Abstract: The overall study objective is to develop a culturally targeted patient navigation training curriculum aimed at increasing breast, cervical and colorectal cancer screening behaviors in lesbian, gay, bisexual and transgendered (LGBT) persons. We propose a rigorous plan of formative research (qualitative interviews and learner verification trials) with key stakeholders (non-adherent LGBT adults, health care providers and medical center directors) to identify general and unique sociocultural (social stigma, mistrust, provider bias, concealment and identity and health), provider (appropriateness, cultural competency, quality of providers, patient adherences and communication) and system level (availability, costs, transportation, organization) barriers to cancer screening experienced by LGBT individuals. The obtained information will serve as a basis for adapting and culturally targeting an existing Health System Navigation curriculum that will guide patient navigators in the reduction of barriers to appropriate cancer screening and follow-up care among non-adherent LGBT individual. A secondary goal is to pilot test the adapted cancer screening Health System Navigation (CS-HSN) training curriculum with a cohort of LGBT health educators and lay PN. Pilot testing the CS-HSN training methods and curriculum will help to establish the feasibility of training protocols, the acceptability of the curriculum and materials and performance outcomes based on the curriculum as measured during simulated clinical encounters with standardized patients. Specific aims are:
Aim 1a: To determine using in-depth interviews with key stakeholders (non-adherent LGBT, medial providers and medical center directors) barriers to cancer screening (sociocultural, provider and system) for LGBT who are non-adherent to age-appropriate cancer screening guidelines (breast, cervical, and colon).

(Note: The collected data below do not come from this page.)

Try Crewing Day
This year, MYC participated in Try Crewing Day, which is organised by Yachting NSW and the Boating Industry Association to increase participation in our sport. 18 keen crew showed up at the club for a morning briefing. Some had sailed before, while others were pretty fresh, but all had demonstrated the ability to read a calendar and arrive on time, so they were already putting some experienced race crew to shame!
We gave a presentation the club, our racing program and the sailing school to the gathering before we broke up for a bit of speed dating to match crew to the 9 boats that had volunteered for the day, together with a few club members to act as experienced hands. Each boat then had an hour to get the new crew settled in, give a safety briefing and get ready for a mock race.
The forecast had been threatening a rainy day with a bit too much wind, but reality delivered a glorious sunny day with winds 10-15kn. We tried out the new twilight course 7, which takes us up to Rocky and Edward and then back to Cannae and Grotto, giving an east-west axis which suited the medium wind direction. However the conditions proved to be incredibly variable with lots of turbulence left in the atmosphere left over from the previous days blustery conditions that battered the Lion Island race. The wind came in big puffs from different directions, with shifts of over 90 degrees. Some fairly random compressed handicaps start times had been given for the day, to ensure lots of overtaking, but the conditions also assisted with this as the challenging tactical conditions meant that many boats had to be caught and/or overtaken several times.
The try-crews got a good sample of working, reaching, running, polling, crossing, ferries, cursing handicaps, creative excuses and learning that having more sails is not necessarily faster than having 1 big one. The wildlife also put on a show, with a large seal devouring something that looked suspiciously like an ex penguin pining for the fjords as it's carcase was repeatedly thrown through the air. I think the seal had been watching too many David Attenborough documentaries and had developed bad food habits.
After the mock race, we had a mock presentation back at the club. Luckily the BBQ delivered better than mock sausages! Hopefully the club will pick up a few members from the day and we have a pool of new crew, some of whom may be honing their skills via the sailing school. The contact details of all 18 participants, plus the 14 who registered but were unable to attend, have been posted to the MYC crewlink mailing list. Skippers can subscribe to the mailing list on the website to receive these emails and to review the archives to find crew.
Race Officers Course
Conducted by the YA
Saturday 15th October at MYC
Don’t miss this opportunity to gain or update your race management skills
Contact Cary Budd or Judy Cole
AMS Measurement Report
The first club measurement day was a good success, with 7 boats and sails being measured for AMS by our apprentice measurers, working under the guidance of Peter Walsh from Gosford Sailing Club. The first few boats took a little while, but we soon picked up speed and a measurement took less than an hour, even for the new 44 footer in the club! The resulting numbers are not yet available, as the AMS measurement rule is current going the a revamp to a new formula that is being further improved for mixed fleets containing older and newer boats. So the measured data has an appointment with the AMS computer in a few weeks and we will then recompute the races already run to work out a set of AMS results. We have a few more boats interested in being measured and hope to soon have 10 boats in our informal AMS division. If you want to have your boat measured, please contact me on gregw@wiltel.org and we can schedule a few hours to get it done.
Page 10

Aim 1b: To use the interview data as a basis for adapting the Health System Navigation curriculum and training protocol for use in reducing barriers to cancer screening in LGBT persons and finalizing the Cancer Screening-Health System Navigation curriculum (CS-HSN).

Aim 2: To use the generated CS-HSN curriculum, to pilot test the training of a cohort of health educators (N=6) and lay patient navigators (N=10) and to systematically evaluate feasibility (recruitment and retention), acceptability (program satisfaction), and performance outcomes (knowledge, interviewing skills, patient navigation roles) as measured by simulated clinical with standardized patients.